Je n’eus pas de peine à réveiller nos gens ; l’appel fut fait : il ne manquait qu’un homme. C’était celui qui était de quart sur le pont.

— Ce ne peut être Harris qui se soit permis cette plaisanterie, dit Talcott ; et pourtant cela en a tout l’air.

— Vous êtes bien sûr que la Terre de Marbre est une île inhabitée ? demanda le capitaine.

— Du moins je le crois, commandant. Ce qui est certain, c’est que je n’ai vu âme qui vive.

— Par malheur toutes les armes sont sur le pont, dans le coffre aux armes, ou suspendues de différents côtés. Allons, il n’y a pas tant de ménagements à garder avec un seul homme. Je vais lui envoyer un message qui amènera bien vite le drôle à composition.

Ce que Marbre appelait un message fut si vigoureusement appliqué que je crus un instant qu’il enfoncerait la porte.

— Tout doux, tout doux, dit une voix sur le pont ; pourquoi tout ce tapage ?

— Qui diable êtes-vous ? demanda Marbre en redoublant ses coups, ouvrez vite ou je vous jette par-dessus le bord.

Monsieur, vous êtes prisonnier ; comprenez-vous, prisonnier[1] ?

— Ce sont des Français, commandant, m’écriai-je, et nous sommes au pouvoir de l’ennemi.

C’était à ne pas en croire nos oreilles. — Après quelques minutes de pourparler, un arrangement fut conclu, d’après lequel on me permettait de monter sur le pont pour reconnaître le véritable état des choses, tandis que Marbre et le reste de l’équipage resteraient confinés où ils étaient. La trêve conclue, une porte s’ouvrit et me donna passage.

Quand je jetai les yeux autour de moi, la stupeur me priva un instant de l’usage de la parole. Cinquante hommes armés, tous Français, à en juger par leur air et leur langage, se pressaient autour de moi, non moins curieux de me voir que je ne l’étais de les observer.

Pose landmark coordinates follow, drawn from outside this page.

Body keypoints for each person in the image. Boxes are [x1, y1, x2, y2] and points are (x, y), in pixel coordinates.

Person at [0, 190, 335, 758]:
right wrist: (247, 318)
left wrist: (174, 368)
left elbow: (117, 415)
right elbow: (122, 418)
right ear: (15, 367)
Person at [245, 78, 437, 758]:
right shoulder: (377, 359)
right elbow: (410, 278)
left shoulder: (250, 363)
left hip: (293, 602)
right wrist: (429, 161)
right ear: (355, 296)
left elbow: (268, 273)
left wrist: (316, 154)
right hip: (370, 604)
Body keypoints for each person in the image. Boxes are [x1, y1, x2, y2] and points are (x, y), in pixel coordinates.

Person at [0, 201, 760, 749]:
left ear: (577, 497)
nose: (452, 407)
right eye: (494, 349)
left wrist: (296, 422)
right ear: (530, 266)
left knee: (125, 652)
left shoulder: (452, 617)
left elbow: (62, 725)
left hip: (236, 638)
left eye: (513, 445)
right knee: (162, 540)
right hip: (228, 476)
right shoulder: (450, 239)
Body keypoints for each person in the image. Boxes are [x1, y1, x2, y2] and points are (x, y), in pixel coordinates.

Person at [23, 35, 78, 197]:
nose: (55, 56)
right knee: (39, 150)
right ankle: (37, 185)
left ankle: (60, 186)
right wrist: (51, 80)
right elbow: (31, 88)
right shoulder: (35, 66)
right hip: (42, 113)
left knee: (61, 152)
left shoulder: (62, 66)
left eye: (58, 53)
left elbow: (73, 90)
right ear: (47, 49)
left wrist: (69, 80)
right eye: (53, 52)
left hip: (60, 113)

Au milieu d’eux était Harris, qui s’approcha de moi d’un air triste et embarrassé.

— Je sais que je mérite la mort, monsieur Wallingford, me dit cet homme en commençant. Après tant de fatigues, et tout paraissant si tranquille, je n’ai pu résister au sommeil ; et quand je me suis réveillé, j’ai trouvé ces gens à bord et en possession du bâtiment.

— Mais d’où viennent-ils, au nom du ciel ! Est-ce qu’il y a un bâtiment français près de cette île ?

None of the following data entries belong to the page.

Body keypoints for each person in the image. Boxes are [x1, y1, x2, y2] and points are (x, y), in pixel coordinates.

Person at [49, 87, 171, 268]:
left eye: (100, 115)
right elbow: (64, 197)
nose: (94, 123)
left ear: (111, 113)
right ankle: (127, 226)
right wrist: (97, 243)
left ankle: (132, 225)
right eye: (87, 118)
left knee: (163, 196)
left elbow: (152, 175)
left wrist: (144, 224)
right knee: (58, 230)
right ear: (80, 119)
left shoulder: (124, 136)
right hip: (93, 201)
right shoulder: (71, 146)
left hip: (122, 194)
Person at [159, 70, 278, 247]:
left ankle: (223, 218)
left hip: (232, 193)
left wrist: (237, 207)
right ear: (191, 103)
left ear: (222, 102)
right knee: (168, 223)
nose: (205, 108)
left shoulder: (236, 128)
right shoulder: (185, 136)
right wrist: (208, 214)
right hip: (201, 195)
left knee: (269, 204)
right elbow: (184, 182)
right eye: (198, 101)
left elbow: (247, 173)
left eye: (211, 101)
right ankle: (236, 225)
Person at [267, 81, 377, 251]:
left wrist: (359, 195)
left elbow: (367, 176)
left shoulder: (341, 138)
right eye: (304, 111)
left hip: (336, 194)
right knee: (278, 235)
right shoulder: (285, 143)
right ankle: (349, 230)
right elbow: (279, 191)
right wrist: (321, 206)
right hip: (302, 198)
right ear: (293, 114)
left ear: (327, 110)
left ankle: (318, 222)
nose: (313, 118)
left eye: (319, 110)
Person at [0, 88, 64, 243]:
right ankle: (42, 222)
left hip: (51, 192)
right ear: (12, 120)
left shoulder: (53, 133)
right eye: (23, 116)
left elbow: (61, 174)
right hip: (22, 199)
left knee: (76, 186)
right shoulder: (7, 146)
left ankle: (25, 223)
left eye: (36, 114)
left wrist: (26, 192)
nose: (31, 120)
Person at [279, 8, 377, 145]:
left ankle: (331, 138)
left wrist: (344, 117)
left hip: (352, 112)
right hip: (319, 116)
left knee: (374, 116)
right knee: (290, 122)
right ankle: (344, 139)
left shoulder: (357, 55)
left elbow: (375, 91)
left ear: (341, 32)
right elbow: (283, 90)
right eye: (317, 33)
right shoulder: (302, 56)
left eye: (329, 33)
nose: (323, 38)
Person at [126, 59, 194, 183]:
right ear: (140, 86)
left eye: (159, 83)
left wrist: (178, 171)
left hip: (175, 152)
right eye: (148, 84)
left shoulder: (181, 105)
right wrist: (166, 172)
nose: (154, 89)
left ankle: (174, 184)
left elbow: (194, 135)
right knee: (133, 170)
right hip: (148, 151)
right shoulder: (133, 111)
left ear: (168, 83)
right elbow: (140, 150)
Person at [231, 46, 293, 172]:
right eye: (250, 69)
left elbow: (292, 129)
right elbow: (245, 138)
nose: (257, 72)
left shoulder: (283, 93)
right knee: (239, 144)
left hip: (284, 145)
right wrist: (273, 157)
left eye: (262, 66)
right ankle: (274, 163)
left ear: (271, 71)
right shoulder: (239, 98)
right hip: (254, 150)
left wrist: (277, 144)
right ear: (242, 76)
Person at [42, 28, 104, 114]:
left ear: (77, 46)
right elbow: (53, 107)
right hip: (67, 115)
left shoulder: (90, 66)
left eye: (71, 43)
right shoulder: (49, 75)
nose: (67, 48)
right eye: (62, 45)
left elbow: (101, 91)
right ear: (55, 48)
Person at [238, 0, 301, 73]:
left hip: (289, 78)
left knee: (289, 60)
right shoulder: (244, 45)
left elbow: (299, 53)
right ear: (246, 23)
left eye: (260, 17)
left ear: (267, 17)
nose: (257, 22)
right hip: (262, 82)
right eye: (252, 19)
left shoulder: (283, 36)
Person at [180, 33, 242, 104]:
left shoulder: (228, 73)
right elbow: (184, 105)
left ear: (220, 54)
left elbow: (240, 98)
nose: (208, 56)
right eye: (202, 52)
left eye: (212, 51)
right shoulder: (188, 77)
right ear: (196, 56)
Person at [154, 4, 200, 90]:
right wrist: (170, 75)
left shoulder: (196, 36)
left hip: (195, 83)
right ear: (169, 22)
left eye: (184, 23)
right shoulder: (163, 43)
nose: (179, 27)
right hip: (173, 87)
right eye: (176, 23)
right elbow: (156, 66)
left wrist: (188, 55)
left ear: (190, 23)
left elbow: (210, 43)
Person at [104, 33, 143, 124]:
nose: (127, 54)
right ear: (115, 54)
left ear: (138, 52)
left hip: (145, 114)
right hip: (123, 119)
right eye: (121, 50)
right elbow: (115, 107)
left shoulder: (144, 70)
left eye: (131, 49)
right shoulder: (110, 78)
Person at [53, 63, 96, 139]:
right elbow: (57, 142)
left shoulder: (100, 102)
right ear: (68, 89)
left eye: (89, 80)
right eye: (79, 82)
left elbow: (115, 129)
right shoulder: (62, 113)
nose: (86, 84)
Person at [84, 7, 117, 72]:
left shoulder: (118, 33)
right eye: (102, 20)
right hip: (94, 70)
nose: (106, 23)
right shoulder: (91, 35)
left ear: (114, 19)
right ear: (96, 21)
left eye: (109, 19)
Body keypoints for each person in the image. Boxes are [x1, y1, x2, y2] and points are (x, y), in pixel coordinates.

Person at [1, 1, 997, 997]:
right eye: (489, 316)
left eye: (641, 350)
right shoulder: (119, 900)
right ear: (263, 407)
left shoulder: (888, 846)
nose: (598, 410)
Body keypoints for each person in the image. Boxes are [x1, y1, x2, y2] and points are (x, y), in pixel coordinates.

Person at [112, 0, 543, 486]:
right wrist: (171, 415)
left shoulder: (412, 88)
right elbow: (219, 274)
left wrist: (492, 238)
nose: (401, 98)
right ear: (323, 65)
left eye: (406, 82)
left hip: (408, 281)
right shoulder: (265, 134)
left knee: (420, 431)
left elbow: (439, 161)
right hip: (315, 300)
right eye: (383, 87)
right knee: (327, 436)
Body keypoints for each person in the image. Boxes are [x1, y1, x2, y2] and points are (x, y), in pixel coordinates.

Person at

— D’après ce que j’ai pu voir et entendre, c’est l’équipage de quelque bâtiment naufragé, porteur de lettres de marque. Trouvant une bonne occasion de quitter l’île et de faire une riche prise, ils ont mis la main sur la pauvre Crisis. Que Dieu la protège ! quoiqu’elle soit maintenant sous le pavillon français.

Je levai les yeux, et en effet je vis flotter dans les airs le pavillon tricolore !



  1. Les mots en italique sont en français dans l’original.